• **INSTRUCTIONS FOR THE TASK**
Your answer should consist only of the records, copied exactly, with the images removed.
--- RECORDS SHOWN Enclosed Below ---
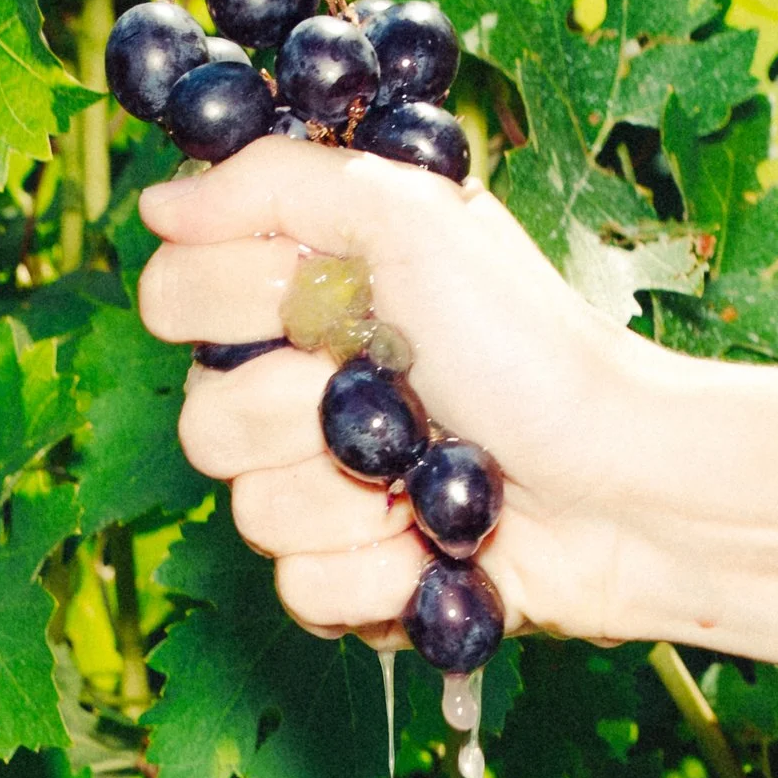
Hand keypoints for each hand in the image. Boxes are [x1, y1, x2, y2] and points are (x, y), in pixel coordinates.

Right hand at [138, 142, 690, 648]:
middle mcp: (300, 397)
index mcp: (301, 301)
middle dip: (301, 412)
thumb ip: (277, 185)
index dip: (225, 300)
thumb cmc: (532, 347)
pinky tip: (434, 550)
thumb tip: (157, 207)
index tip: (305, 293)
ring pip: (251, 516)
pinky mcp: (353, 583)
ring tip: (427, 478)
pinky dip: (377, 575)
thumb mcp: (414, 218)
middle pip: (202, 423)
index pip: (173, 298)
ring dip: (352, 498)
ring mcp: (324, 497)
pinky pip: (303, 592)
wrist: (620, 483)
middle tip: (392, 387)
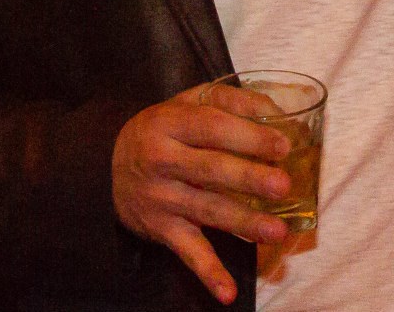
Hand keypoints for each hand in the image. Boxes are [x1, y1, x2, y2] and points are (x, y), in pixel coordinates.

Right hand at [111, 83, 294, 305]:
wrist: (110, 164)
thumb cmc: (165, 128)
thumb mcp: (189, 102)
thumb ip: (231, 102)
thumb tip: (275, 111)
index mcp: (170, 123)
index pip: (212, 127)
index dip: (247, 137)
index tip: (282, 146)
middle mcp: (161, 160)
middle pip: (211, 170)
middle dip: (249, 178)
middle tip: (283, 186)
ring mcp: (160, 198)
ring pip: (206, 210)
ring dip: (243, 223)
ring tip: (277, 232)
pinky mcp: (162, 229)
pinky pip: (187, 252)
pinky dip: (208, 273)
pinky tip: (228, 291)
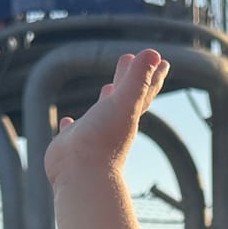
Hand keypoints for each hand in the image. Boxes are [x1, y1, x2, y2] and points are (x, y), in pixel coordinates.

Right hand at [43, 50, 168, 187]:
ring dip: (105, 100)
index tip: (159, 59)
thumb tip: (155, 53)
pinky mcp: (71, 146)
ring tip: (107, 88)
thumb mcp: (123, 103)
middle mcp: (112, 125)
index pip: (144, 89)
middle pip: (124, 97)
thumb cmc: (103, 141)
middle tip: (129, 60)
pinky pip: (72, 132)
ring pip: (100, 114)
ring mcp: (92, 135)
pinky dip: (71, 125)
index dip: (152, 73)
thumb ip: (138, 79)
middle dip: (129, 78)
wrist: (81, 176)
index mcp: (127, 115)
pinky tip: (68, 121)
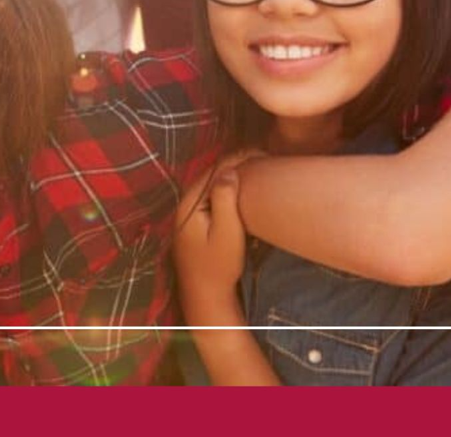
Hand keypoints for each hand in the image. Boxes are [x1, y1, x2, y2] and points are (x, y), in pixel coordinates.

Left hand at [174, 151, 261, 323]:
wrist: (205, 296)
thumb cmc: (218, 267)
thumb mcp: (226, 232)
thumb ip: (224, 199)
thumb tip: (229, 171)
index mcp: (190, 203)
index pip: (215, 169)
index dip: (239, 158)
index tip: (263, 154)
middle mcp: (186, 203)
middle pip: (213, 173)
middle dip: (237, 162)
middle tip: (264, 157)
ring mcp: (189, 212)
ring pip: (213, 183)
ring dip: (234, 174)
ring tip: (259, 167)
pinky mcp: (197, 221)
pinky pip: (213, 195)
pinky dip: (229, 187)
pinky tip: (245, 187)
--- End of Enclosed RECORDS SHOWN ---
• **TASK SOLUTION**
Hand keypoints for each hand in the image. Boxes are [x1, y1, x2, y2] and points are (x, y), in pixel coordinates.

Right hand at [138, 142, 690, 648]:
middle mcp: (300, 397)
index mcp: (301, 301)
middle dip: (301, 412)
thumb ip: (277, 185)
index dip: (225, 300)
thumb cmc: (532, 347)
pinky tip: (434, 550)
thumb tip: (157, 207)
index tip: (305, 293)
ring pip: (251, 516)
pinky mcp: (353, 583)
ring tip: (427, 478)
pinky dip: (377, 575)
thumb mcp: (414, 218)
middle pip: (202, 423)
index pip: (173, 298)
ring dip: (352, 498)
ring mcp: (324, 497)
pinky pip: (303, 592)
wrist: (620, 483)
middle tip: (392, 387)
Hand keypoints for each hand in the image. Boxes are [x1, y1, x2, y2] and points are (x, y), in pixel coordinates.

Right hand at [111, 83, 294, 305]:
wrist: (110, 164)
thumb cmc: (165, 128)
thumb mcp: (189, 102)
thumb ip: (231, 102)
thumb tip: (275, 111)
index mcp: (170, 123)
index pip: (212, 127)
index dip: (247, 137)
index tip: (282, 146)
middle mcp: (161, 160)
middle pip: (211, 170)
middle dip: (249, 178)
middle tip: (283, 186)
ring mcp: (160, 198)
ring pip: (206, 210)
ring dip: (243, 223)
ring tip: (277, 232)
pinky mcp: (162, 229)
pinky pip: (187, 252)
pinky dip: (208, 273)
pinky tip: (228, 291)
Hand keypoints for each hand in the image. Boxes are [x1, y1, x2, y2] and points are (x, y), in pixel coordinates.

Right hand at [43, 50, 168, 187]:
ring dip: (105, 100)
index tip: (159, 59)
thumb tip: (155, 53)
pinky mcp: (71, 146)
ring tip: (107, 88)
thumb mcp: (123, 103)
middle mcp: (112, 125)
index pip: (144, 89)
middle pip: (124, 97)
thumb cmc: (103, 141)
middle tip: (129, 60)
pinky pip: (72, 132)
ring pip: (100, 114)
ring mcp: (92, 135)
pinky dip: (71, 125)
index dip: (152, 73)
thumb ip: (138, 79)
middle dip: (129, 78)
wrist: (81, 176)
index mcp: (127, 115)
pinky tip: (68, 121)
Hand keypoints for each hand in the image. Boxes are [x1, y1, x2, y2] and points are (x, y), in pixel coordinates.

Left hand at [174, 151, 261, 323]:
wrist: (205, 296)
thumb cmc: (218, 267)
thumb mcp: (226, 232)
thumb ip: (224, 199)
thumb tip: (229, 171)
index mcp: (190, 203)
index pip: (215, 169)
index dip: (239, 158)
index tip: (263, 154)
middle mcp: (186, 203)
middle pip: (213, 173)
middle dip: (237, 162)
middle tip: (264, 157)
ring mcp: (189, 212)
ring pip: (213, 183)
ring dip: (234, 174)
ring tip: (259, 167)
pinky mcp: (197, 221)
pinky pip: (213, 195)
pinky dip: (229, 187)
pinky tip: (245, 187)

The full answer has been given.